Born on January 4, 1890 in Hostinné, now a part of the Czech Republic, Victor Lustig is favored with legend status by the media at large. For many of his frauds, he posed as a count of eastern European origins. What he really was, is a sharp little crook who enjoyed a long criminal career with great relish. Since his death in prison, he has been described in glowing terms as a “genius” “amazing” and so on. As Charles Ponzi is linked to mass fraud, Lustig is revered as a master confidence trickster. Both these men and their warped morality have contributed hugely to seeding the fraud culture that now consumes all of humanity.
Victor Lustig first came to fame for having sold the Eiffel Tower twice. He is also known for writing “rules of the con”, ten lines that show what a mean and insincere little man he really was. His frauds were broad and global.
Fluent in five languages, Lustig moved to America in 1922. A couple of years later, he read in a newspaper article that the Eiffel Tower in Paris was in such disrepair, the French were thinking of tearing it down.
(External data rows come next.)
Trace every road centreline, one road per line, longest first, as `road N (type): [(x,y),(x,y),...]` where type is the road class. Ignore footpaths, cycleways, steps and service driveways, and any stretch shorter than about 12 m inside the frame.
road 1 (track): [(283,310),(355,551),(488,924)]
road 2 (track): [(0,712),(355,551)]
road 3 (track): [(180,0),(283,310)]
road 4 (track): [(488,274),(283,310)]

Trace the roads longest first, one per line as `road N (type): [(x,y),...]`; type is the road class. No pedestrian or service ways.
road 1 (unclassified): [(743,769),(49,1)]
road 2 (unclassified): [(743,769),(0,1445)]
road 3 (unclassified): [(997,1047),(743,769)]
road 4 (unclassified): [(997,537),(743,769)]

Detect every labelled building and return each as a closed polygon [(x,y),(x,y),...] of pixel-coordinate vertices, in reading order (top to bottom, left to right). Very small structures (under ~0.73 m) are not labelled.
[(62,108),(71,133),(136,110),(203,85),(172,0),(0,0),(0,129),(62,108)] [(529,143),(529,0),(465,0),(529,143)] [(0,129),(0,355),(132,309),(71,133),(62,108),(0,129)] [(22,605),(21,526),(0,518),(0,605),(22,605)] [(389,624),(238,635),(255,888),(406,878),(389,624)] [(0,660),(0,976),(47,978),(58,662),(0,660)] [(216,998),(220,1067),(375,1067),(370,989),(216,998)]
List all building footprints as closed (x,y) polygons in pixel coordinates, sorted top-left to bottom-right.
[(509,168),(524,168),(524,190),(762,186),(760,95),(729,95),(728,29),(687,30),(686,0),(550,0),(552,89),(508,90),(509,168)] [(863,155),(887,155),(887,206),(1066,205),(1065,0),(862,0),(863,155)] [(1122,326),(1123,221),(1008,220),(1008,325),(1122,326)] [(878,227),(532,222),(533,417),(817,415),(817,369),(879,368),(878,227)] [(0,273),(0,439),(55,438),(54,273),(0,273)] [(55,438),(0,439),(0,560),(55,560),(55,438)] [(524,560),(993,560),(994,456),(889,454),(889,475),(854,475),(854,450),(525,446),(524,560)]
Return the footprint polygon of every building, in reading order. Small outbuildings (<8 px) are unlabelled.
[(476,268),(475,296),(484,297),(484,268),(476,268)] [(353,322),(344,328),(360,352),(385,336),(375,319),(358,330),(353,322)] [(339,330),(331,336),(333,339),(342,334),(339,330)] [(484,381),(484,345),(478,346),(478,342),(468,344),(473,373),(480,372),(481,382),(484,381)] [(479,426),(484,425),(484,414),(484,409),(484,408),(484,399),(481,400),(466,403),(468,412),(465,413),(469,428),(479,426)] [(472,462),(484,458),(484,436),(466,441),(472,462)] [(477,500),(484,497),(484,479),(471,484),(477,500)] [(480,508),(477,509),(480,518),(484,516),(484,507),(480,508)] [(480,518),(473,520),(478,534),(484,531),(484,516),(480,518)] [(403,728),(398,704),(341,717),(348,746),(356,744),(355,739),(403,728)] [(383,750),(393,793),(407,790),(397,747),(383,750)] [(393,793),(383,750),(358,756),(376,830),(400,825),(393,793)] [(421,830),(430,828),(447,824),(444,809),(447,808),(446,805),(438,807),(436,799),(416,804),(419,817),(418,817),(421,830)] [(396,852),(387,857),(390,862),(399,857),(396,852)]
This gave him the idea for a great scam, so off he went to Paris.
What might ever be said about the guy, Lustig was a clever criminal and always planned his frauds well. As soon as he got to Paris, he put together a bunch of fake “official” documents. He was listed here as the Deputy Director General of the Ministère de Postes et Télégraphes. Then with this new identity, he booked a swanky hotel suite. Once established here, he then invited six top French scrap metal dealers to a meeting. Posing as a Ministry employee he first swore them all to secrecy. He told them they had been chosen to bid on a Ministry job.
Then Lustig wined and dined them in style. Even taking them to inspect the tower in a rented limousine. He explained the secrecy was necessary because of a possible public backlash at the idea. We went on to tell the government wanted the rusting tower torn down and sold as scrap. He was in charge of finding the highest bidder, he said. The pitch was too good to resist and the first dealer up with a cash bid won the “deal”. It was only when the buyer tried to take possession of the tower, he found out he had been duped. Like so many fraud victims, he was too ashamed of his folly to go to the police. Of course, the con man was long gone.
The first Eiffel Tower scam had worked so well there was no public hue and cry. So, about a month later Lustig decided to do it again, and returned to Paris. The second fraud worked also, but only with a lucky and narrow escape for the con man.
Other “Count” Lustig scams (Money-printing machine).
One of Lustig’s trademark U.S. scams involved a “money-printing machine” known as the Rumanian Box or the “money box.” He had a carpenter make him elaborate boxes with cranks and slots with gears that caused it to operate agonizingly slow. He then showed clients the little box and set them up for the kill by sitting with them for six hours as the box cranked out a $1,000 bill. The clients apparently were not bothered by the wait and bought the machines for more than $30,000 each.
Lustig had primed the machine with two $1,000 bill and then blank paper. With the sale completed, he left the client to watch for another 12 hours as it cranked out the bills. By the time the machine produced its first blank paper, Lustig was long gone.
He worked this scam for years until he finally drew the attention of federal law. They made it a point to track him down and they did.
When Lustig was finally arrested, the police found a key on him that led them to a locker containing $51,000 in counterfeit bills and money-printing plates. He was sentenced to federal prison, where he failed in a desperate escape bid. Age had caught up with him and he failed. “Count” Lustig eventually lost his reputation as a master criminal and became just “poor old” Mister Lustig.
He was sentenced to 15 years in prison with five additional years for the escape attempt. He died a prisoner on March 11, 1947, in Springfield, MO. His age, 57. His true legacy is that of a failed criminal, but fake news will tell it differently.